» **PROBLEM TO SOLVE**
Copy out word for word the entries below, from the line holding "Picture a top-down" through the line holding "Answer: 0° — they already face it", including both of those lines. Leave the pictures out.

» **SOURCE RECORDS**
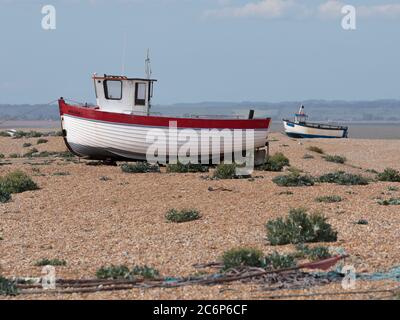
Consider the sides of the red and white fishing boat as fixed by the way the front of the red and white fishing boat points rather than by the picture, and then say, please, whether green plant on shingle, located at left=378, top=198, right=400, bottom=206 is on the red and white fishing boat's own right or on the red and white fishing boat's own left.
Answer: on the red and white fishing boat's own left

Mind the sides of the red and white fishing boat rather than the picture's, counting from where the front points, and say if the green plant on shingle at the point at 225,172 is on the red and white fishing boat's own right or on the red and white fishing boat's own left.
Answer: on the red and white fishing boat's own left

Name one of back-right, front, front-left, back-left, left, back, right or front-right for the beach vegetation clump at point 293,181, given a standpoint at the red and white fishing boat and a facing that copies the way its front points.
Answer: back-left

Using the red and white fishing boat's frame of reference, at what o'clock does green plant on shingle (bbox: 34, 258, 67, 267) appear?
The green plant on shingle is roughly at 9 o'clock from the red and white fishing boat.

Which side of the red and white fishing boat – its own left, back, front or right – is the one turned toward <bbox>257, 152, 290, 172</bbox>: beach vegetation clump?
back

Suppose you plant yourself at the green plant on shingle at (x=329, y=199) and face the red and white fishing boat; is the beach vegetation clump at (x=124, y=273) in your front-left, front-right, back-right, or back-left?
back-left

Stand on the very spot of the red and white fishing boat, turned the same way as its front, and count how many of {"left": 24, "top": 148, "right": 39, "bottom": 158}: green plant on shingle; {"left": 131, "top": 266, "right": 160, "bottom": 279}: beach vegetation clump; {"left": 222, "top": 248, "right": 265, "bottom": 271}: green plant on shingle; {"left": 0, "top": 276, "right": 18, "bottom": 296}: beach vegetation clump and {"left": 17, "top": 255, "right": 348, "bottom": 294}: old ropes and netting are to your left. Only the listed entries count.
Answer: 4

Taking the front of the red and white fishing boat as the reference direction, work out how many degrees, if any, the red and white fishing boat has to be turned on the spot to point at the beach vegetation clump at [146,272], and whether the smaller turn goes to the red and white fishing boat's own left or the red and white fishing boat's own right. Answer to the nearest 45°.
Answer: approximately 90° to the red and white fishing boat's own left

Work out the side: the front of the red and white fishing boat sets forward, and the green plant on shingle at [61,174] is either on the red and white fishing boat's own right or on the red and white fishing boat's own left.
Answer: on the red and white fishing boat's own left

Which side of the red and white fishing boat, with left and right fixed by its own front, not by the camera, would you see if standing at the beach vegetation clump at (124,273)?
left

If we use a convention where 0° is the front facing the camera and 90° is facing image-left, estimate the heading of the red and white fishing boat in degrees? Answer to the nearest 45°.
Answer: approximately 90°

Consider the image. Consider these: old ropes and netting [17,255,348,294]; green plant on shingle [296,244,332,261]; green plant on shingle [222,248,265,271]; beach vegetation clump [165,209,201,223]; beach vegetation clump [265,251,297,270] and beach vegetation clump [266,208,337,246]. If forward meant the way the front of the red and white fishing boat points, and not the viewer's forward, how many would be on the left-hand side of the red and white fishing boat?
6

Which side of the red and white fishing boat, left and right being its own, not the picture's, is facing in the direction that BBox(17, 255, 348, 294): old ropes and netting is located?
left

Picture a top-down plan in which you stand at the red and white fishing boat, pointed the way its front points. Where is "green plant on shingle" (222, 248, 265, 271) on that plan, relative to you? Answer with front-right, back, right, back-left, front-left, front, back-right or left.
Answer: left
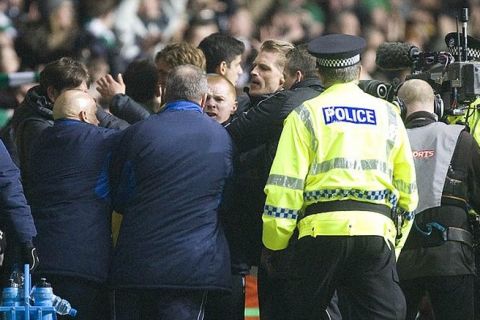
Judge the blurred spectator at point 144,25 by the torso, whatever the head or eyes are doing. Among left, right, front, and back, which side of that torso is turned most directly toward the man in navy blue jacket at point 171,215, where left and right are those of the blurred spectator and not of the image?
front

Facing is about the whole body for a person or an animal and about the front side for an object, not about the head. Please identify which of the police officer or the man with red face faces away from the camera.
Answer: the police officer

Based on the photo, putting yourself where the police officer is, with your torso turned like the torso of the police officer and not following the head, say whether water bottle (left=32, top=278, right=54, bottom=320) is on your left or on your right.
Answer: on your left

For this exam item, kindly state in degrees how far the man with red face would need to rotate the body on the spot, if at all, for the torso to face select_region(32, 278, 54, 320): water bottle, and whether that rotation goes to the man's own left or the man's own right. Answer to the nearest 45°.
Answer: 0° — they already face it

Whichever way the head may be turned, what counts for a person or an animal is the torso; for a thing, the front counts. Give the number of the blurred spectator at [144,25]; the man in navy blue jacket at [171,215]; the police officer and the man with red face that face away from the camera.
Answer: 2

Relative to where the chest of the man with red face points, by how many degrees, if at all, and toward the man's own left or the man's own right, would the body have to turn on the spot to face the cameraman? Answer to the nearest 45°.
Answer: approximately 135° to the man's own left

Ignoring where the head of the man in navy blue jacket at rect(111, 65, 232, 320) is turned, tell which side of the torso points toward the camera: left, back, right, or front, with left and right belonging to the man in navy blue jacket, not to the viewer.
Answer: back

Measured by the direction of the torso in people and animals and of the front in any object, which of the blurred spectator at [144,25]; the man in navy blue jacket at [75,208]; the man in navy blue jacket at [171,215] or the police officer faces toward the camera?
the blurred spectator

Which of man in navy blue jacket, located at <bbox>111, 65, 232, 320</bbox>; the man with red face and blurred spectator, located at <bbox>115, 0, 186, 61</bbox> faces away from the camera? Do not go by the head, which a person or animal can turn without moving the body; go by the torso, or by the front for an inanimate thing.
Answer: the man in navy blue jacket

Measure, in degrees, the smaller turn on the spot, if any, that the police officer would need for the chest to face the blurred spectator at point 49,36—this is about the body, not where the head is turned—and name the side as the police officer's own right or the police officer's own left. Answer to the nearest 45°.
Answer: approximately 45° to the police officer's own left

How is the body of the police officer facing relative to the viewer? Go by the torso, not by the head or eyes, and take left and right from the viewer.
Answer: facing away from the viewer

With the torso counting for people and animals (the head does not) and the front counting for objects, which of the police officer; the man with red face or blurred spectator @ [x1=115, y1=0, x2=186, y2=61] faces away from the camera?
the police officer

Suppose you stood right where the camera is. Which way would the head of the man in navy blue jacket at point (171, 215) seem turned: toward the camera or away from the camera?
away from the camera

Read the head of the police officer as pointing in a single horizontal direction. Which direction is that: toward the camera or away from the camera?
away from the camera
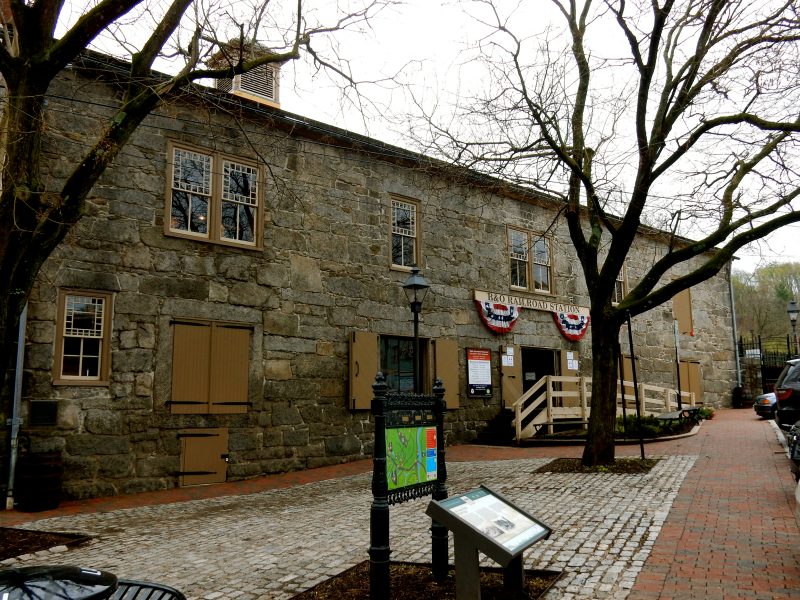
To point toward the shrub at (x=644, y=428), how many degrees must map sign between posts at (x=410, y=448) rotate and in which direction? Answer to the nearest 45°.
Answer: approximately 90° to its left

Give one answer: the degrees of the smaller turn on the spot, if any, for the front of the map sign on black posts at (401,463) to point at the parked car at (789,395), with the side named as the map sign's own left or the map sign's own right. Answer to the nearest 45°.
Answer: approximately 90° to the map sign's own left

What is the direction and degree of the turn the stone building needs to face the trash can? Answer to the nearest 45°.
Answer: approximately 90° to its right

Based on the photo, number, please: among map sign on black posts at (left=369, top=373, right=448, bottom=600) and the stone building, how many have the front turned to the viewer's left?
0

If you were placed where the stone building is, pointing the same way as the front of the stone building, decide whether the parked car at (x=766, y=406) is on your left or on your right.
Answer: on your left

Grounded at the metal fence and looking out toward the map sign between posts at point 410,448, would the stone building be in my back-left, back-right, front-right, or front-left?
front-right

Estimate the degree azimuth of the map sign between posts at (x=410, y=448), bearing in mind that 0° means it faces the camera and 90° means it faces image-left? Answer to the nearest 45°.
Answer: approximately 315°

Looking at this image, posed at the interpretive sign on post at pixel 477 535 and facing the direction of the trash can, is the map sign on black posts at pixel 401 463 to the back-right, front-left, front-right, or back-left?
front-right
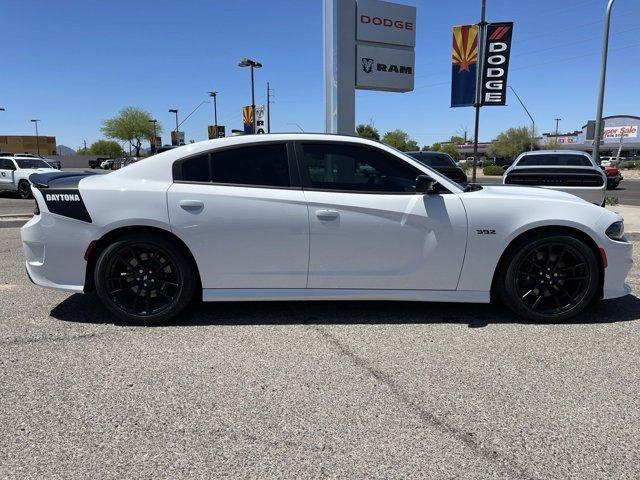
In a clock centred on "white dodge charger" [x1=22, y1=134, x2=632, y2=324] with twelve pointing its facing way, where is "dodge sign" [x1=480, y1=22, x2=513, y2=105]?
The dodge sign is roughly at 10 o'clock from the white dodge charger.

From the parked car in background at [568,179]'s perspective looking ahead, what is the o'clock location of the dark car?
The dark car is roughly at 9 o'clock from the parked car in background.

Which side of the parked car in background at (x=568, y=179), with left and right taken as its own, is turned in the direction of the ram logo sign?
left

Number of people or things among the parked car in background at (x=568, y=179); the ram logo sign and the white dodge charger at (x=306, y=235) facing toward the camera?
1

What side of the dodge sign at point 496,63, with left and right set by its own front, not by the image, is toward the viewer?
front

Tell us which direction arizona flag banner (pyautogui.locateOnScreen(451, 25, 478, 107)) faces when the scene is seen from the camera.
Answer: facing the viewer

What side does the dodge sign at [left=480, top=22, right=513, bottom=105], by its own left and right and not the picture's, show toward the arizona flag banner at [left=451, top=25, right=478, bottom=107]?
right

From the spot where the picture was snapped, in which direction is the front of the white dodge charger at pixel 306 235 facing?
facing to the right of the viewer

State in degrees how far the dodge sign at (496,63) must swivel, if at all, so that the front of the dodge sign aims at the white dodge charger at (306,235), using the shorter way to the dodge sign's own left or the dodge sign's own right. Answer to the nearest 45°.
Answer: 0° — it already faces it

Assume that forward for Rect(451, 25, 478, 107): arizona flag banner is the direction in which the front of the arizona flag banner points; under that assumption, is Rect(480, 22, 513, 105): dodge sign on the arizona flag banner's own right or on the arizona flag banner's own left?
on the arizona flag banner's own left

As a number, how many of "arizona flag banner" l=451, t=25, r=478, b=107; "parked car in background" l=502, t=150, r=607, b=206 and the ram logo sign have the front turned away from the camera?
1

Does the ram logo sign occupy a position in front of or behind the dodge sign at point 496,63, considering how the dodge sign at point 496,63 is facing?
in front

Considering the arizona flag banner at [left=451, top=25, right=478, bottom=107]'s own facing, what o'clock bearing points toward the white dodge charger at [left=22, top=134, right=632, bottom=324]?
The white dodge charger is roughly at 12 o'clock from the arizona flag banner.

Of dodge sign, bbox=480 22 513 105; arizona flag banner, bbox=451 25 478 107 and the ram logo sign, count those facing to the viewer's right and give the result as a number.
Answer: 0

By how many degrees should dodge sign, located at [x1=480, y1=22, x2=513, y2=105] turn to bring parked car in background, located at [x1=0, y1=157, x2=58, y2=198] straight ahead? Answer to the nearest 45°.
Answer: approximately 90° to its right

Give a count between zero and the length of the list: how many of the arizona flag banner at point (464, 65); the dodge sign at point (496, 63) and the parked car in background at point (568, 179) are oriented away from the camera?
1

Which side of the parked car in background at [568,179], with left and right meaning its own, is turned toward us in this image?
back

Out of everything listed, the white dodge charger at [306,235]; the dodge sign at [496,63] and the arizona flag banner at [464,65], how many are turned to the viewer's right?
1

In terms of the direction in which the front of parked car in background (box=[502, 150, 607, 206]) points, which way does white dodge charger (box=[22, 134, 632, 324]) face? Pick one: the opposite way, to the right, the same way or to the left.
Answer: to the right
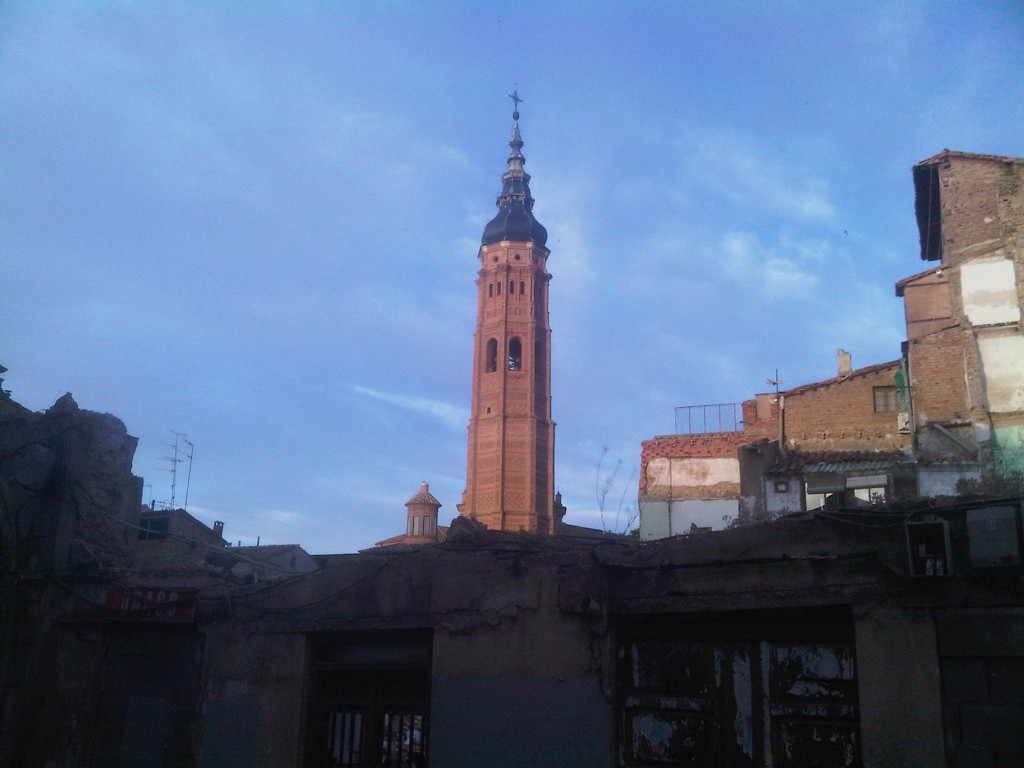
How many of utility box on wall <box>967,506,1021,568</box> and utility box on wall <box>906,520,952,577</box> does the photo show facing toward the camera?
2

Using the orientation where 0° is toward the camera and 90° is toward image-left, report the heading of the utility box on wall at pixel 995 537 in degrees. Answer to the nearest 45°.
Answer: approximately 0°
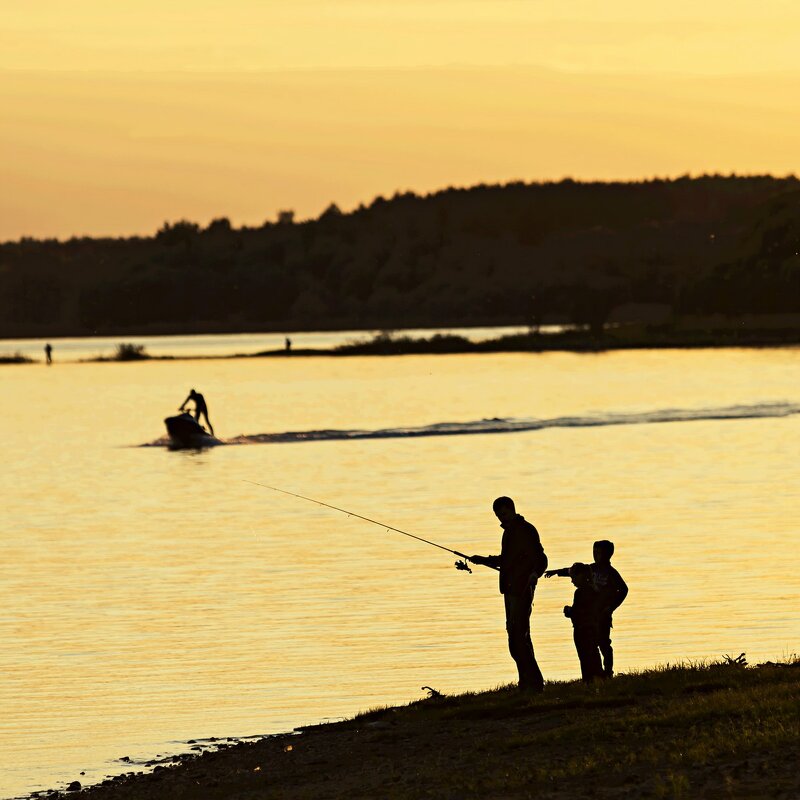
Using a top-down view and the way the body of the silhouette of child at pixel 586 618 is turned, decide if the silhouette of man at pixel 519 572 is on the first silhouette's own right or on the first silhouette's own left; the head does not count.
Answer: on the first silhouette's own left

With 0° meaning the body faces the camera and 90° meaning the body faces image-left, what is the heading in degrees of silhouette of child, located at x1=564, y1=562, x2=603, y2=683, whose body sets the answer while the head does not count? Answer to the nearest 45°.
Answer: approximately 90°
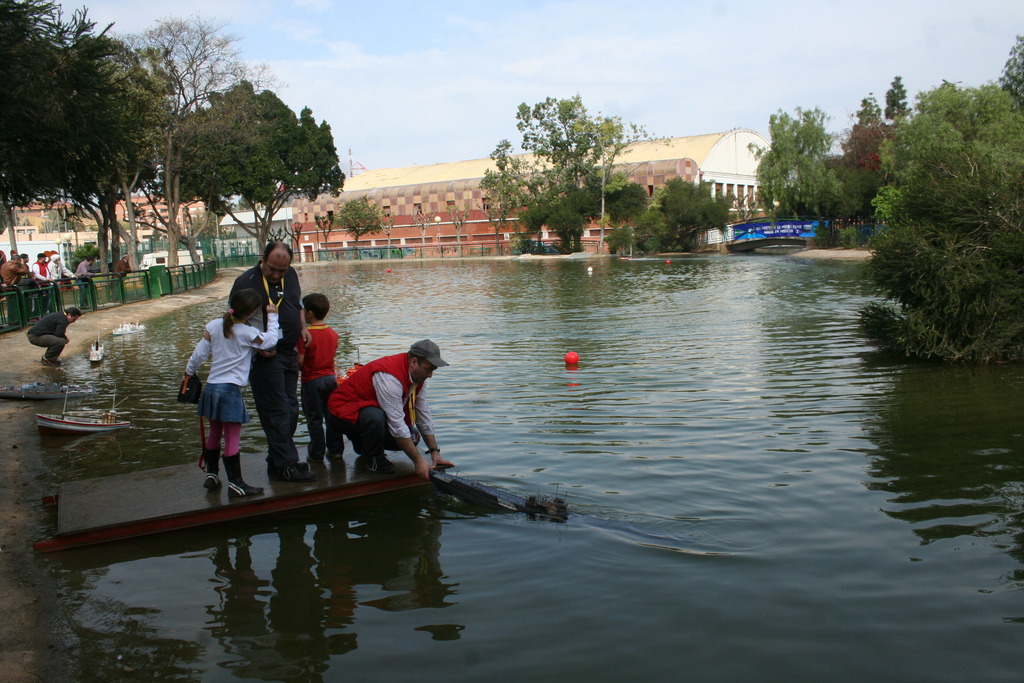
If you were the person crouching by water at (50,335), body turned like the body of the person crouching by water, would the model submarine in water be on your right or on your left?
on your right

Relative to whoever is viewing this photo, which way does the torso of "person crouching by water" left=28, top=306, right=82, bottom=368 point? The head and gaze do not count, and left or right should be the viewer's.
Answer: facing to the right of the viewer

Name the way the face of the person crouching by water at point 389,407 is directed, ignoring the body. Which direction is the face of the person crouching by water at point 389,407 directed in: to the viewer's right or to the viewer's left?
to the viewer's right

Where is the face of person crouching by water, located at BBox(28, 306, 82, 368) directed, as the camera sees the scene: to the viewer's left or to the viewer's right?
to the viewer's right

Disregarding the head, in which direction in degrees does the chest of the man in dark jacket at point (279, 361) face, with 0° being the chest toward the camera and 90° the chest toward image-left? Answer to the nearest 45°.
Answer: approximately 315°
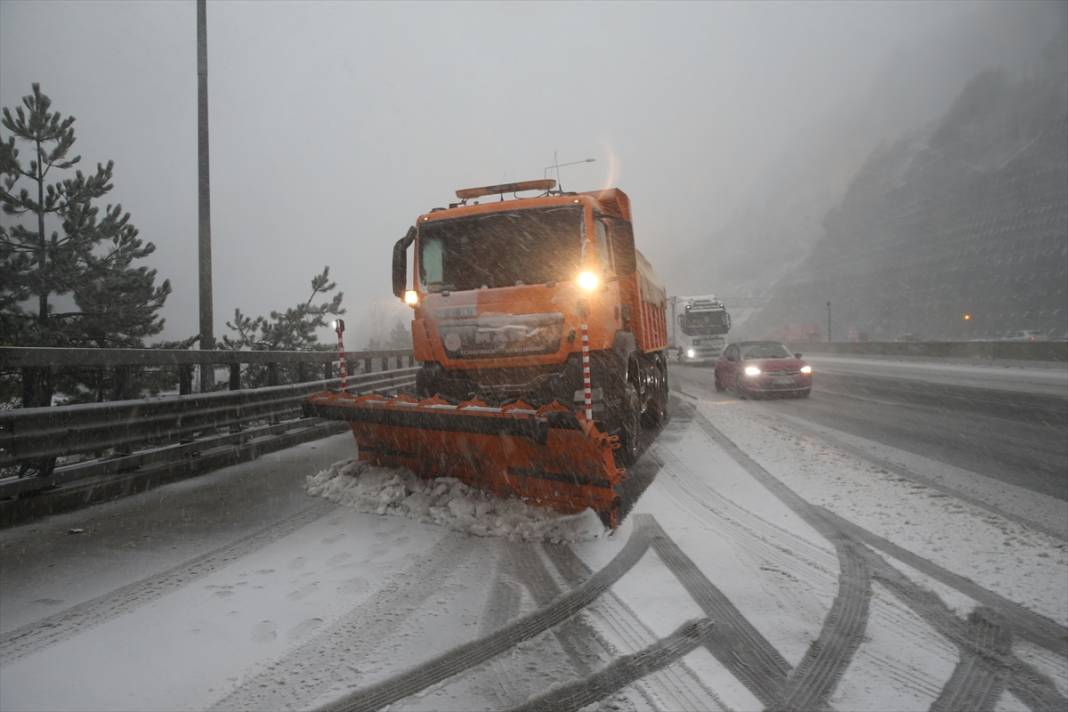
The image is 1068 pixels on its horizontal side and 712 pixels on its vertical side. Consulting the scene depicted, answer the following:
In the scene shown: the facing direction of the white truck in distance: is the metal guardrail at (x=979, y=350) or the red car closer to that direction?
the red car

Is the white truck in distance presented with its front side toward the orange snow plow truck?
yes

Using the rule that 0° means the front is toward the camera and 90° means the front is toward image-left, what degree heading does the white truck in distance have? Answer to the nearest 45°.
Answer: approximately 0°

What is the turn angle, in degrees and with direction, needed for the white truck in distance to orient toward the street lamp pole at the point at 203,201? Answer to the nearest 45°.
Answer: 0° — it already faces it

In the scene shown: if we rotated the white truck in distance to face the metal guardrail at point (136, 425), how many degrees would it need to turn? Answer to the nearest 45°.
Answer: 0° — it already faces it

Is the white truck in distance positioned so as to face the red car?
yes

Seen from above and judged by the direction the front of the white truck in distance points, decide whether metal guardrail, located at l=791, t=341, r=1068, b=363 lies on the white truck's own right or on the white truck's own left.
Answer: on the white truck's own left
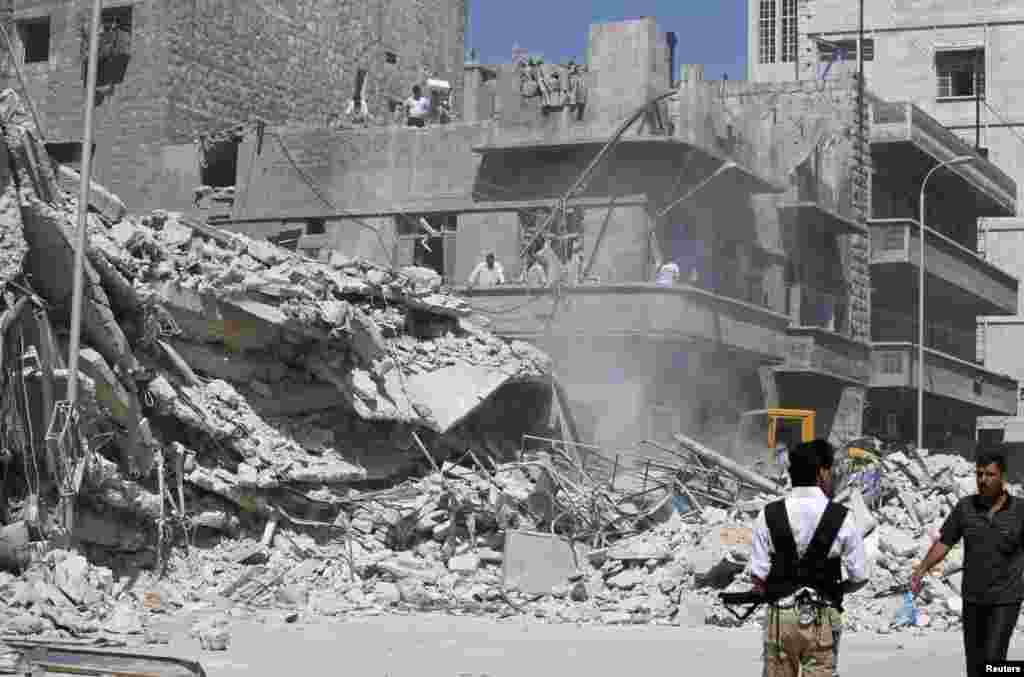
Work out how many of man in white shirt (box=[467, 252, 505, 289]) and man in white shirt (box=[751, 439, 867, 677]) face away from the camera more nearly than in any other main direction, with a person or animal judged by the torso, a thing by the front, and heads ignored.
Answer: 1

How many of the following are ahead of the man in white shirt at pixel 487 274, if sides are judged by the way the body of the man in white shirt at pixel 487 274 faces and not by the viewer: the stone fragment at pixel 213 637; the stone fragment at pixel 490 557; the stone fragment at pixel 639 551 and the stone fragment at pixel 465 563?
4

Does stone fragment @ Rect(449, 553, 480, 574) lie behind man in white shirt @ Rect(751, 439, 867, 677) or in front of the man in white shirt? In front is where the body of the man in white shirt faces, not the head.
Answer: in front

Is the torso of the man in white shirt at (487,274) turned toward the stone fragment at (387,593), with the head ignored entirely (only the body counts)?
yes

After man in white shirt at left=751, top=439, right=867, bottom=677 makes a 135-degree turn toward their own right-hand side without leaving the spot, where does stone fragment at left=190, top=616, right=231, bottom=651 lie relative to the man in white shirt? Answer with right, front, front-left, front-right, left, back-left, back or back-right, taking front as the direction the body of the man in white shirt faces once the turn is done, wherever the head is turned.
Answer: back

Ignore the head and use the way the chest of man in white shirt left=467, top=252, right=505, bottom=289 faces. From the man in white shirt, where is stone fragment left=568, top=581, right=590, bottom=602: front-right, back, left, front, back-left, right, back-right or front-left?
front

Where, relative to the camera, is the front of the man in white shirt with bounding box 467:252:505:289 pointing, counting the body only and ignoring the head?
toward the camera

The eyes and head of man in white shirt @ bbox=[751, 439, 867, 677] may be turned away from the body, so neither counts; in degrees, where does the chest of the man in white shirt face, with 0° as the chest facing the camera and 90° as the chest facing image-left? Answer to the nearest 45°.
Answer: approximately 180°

» **SOLUTION TO THIS TASK**
Picture a top-down plan in which you stand at the red and white fishing boat, pointed the way its front points. Where is "green plant on shingle" (222, 248, 265, 271) on that plan, relative to you? Answer with front-right, back, right, back-left, front-left, front, back-right or left.
Answer: left
Judge the blurred spectator at point 144,25 by the torso, whatever the head or eyes are doing. Among left, right, front, and back, which side of that torso is turned most directly toward the man in navy blue jacket at point 171,215, where left and right are those of the blurred spectator and not of the image?
front

Facing is about the whole body for a person or an animal and about the front side for an object, not about the head. Please identify which of the police officer or the man with red face faces away from the camera.
Answer: the police officer

Based on the photo, putting yourself where the police officer is, with your torso turned like the torso of the police officer and not following the head, say whether water bottle (left=32, top=278, right=54, bottom=320) is on your left or on your right.
Answer: on your left

For this exam item, kindly state in degrees how far the man with red face would need to rotate the body on the spot, if at all, for the torso to face select_region(32, 278, 54, 320): water bottle, and whether that rotation goes to the man's own left or the man's own right. Answer to the nearest 45°.
Answer: 0° — they already face it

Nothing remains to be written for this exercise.